[[ Supplied text, beginning ]]

Why does the narrator say "come back" at the end? You could take a few interpretations from this as well. It could simply be a signal that at last, you have died, taken a step that is irrefutable and irreparable. It could be implying rebirth, as his transformation into a seagull also implies, and as some of his final words imply ("the seagulls will return to the island" etc.), after talking about how the entire island is so devoid of life that even the birds have forsaken it. It could also be implying that he will literally be reincarnated, or wishes to be, but the endless blackness is the blackness of death. He is not reunited with Esther in heaven, as death is only black nothingness and unconsciousness.

As a game mechanic, it also gives you (the player) a chance to decompress, think about what you just saw, and wait for something to happen. You believe your character just died, but what now? What is after death? Is there an afterlife? As you sit and wait you realize ...no, there's nothing. Just as you were waiting for the game to get back to "being a game", they throw you another existential curveball by asking you to wait and think about "the end" being an eternal end, with the sound of the sea.

People complaining about this game being "boring" are probably overstimulated and young, slow down and take a little time to consider the birth and death of all things. It will do you some good.
OvenBaked Nov 3, 2013 @ 10:42pm 
Originally posted by InkyNyan:
People complaining about this game being "boring" are probably overstimulated and young, slow down and take a little time to consider the birth and death of all things. It will do you some good.

That might be a touch patronising.

[[ Supplied text, end ]]
[[ Dataset records, beginning ]]

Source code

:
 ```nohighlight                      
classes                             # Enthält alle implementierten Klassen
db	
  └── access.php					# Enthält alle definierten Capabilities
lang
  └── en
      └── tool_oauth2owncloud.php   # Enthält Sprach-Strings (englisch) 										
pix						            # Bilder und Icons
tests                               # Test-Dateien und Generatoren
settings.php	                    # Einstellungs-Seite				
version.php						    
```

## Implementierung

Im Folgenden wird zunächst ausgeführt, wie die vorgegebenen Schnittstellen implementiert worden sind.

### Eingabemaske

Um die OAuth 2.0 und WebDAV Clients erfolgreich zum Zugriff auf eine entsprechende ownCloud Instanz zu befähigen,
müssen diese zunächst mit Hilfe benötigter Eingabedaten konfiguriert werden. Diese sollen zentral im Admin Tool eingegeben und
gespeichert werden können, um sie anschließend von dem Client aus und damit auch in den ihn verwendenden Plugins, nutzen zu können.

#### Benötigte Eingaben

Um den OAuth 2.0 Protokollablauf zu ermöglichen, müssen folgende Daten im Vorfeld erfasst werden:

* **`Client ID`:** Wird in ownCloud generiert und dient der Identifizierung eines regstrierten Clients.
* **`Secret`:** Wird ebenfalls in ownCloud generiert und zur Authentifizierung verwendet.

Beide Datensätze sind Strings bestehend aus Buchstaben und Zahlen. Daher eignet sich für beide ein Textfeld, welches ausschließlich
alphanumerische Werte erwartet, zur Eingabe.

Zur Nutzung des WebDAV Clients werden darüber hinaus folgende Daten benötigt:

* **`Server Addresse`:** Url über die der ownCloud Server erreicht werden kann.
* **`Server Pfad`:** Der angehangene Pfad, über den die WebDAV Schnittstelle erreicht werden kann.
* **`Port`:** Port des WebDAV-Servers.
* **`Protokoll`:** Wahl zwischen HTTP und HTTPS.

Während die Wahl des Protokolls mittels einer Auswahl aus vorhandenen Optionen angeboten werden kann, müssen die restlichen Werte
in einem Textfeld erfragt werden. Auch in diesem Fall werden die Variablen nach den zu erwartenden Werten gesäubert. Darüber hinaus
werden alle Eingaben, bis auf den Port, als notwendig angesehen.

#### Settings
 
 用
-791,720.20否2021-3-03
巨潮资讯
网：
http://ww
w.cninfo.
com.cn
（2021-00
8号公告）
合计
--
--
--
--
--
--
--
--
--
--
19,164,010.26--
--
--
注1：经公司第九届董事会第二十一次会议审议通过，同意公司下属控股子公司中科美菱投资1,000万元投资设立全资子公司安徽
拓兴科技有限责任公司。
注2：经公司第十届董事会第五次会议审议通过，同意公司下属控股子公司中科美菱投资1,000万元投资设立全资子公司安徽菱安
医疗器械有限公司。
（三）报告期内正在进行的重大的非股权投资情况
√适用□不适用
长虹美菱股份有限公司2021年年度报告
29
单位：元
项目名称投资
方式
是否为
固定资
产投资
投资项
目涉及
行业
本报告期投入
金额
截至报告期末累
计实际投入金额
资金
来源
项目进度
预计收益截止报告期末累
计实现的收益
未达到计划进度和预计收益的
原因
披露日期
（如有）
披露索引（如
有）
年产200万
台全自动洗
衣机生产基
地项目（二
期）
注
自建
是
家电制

[[ Dataset records, end ]]

Copy out the entire forum text about the game's ending, word for word. These lines are separate material with no connection to the forum text.

[Result]:
Why does the narrator say "come back" at the end? You could take a few interpretations from this as well. It could simply be a signal that at last, you have died, taken a step that is irrefutable and irreparable. It could be implying rebirth, as his transformation into a seagull also implies, and as some of his final words imply ("the seagulls will return to the island" etc.), after talking about how the entire island is so devoid of life that even the birds have forsaken it. It could also be implying that he will literally be reincarnated, or wishes to be, but the endless blackness is the blackness of death. He is not reunited with Esther in heaven, as death is only black nothingness and unconsciousness.

As a game mechanic, it also gives you (the player) a chance to decompress, think about what you just saw, and wait for something to happen. You believe your character just died, but what now? What is after death? Is there an afterlife? As you sit and wait you realize ...no, there's nothing. Just as you were waiting for the game to get back to "being a game", they throw you another existential curveball by asking you to wait and think about "the end" being an eternal end, with the sound of the sea.

People complaining about this game being "boring" are probably overstimulated and young, slow down and take a little time to consider the birth and death of all things. It will do you some good.
OvenBaked Nov 3, 2013 @ 10:42pm 
Originally posted by InkyNyan:
People complaining about this game being "boring" are probably overstimulated and young, slow down and take a little time to consider the birth and death of all things. It will do you some good.

That might be a touch patronising.